Frequently Asked Questions
When should I use RightsStatements.org instead of a Creative Commons licence?
Use RightsStatements.org when a work is still in copyright, has undetermined status, or is in the public domain and you only need to communicate that status — not grant permissions. Use Creative Commons when you actually hold copyright and want to license reuse.
How many RightsStatements.org statements are there?
There are 12 standardised statements grouped into three categories: In Copyright (7), No Copyright (3) and Other (2). Each has a stable URI and a human-readable page in multiple languages.
What is the difference between RightsStatements.org and Creative Commons?
Creative Commons licences grant permissions for works you own; RightsStatements.org statements describe the copyright status of a work, including ones you do not own and cannot license. They are complementary, not competing.
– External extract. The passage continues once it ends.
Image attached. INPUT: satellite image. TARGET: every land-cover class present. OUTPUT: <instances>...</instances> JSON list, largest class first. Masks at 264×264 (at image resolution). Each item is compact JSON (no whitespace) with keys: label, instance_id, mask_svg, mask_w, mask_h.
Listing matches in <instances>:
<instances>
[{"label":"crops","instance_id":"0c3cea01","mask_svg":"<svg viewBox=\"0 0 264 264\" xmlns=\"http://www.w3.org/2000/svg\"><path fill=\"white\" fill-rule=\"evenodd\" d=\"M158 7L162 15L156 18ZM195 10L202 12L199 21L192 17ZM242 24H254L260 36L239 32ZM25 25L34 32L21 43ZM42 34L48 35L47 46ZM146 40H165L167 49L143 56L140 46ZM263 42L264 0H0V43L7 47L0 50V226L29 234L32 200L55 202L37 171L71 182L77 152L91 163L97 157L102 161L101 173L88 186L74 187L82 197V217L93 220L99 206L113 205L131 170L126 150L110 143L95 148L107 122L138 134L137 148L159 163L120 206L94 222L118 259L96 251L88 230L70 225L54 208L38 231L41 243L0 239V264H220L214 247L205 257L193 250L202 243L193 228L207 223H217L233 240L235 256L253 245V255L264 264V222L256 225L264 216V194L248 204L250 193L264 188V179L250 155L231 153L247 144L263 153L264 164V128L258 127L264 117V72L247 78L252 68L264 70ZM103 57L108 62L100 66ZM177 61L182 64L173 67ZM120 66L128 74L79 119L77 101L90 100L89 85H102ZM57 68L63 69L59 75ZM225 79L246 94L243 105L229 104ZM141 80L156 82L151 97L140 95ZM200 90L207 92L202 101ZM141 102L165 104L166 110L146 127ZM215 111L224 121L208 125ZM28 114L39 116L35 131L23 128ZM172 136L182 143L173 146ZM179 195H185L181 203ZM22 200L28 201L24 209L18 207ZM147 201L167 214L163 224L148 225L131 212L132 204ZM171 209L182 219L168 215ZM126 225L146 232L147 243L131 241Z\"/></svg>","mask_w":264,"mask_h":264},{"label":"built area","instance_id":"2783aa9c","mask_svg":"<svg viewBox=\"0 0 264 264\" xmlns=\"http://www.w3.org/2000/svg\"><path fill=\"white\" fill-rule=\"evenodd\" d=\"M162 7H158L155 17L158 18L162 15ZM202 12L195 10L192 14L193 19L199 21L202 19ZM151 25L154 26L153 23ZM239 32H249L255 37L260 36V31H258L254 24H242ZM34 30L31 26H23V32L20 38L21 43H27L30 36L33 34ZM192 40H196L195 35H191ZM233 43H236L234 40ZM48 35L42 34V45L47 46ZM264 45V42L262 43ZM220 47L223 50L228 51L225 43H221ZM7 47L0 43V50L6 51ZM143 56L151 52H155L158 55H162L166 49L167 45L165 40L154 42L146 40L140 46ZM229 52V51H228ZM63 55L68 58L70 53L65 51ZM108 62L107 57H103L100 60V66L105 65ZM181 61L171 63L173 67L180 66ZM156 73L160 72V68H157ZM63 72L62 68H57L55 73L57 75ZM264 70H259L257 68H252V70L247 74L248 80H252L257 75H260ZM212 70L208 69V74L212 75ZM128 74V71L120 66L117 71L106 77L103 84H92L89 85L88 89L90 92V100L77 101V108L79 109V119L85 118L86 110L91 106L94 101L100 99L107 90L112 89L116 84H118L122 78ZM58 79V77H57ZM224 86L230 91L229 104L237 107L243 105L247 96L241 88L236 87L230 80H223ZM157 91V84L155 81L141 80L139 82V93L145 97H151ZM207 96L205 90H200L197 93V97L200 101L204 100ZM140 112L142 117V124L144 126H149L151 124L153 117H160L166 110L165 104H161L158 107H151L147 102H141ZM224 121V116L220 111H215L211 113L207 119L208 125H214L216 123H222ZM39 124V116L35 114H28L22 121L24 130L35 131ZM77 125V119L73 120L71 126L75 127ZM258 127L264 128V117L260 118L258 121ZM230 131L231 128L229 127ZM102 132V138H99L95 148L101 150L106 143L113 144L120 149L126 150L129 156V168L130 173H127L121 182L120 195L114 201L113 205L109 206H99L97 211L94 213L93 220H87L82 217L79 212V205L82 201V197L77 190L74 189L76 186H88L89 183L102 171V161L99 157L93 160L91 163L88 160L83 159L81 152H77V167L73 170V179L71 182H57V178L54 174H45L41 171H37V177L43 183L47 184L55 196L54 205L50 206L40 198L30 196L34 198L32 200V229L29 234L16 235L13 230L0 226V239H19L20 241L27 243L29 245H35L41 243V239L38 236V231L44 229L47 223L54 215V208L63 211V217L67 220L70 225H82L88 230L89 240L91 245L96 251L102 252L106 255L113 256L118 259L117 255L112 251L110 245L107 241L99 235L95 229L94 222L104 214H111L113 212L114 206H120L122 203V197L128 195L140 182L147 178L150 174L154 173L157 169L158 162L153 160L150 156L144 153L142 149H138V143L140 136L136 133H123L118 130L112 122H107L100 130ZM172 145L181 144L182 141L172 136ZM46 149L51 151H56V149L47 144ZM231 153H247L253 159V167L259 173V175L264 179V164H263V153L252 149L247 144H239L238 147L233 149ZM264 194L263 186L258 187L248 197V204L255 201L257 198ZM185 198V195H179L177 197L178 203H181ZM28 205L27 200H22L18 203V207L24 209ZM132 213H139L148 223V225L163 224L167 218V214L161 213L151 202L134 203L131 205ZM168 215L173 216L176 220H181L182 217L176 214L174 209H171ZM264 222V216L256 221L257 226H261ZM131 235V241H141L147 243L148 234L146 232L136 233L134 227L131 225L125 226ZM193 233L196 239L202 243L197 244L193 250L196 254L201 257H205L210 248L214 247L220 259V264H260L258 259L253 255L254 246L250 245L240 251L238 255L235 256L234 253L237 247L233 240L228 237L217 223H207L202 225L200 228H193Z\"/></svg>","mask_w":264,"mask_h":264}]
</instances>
Should I use a RightsStatements URI or just free text?
Always use the canonical URI. Aggregators like Europeana and the DPLA match on the URI, so free text alone will not be machine-actionable or interoperable across platforms.
Can RightsStatements.org be used for born-digital records?
Yes. The statements are media-agnostic and apply equally to born-digital files, web archives and digitised analogue material, since they describe copyright status rather than format.
Is RightsStatements.org legally binding?
No. The statements are standardised descriptions, not legal instruments or licences. They communicate your assessment of status; the underlying law determines what users may actually do.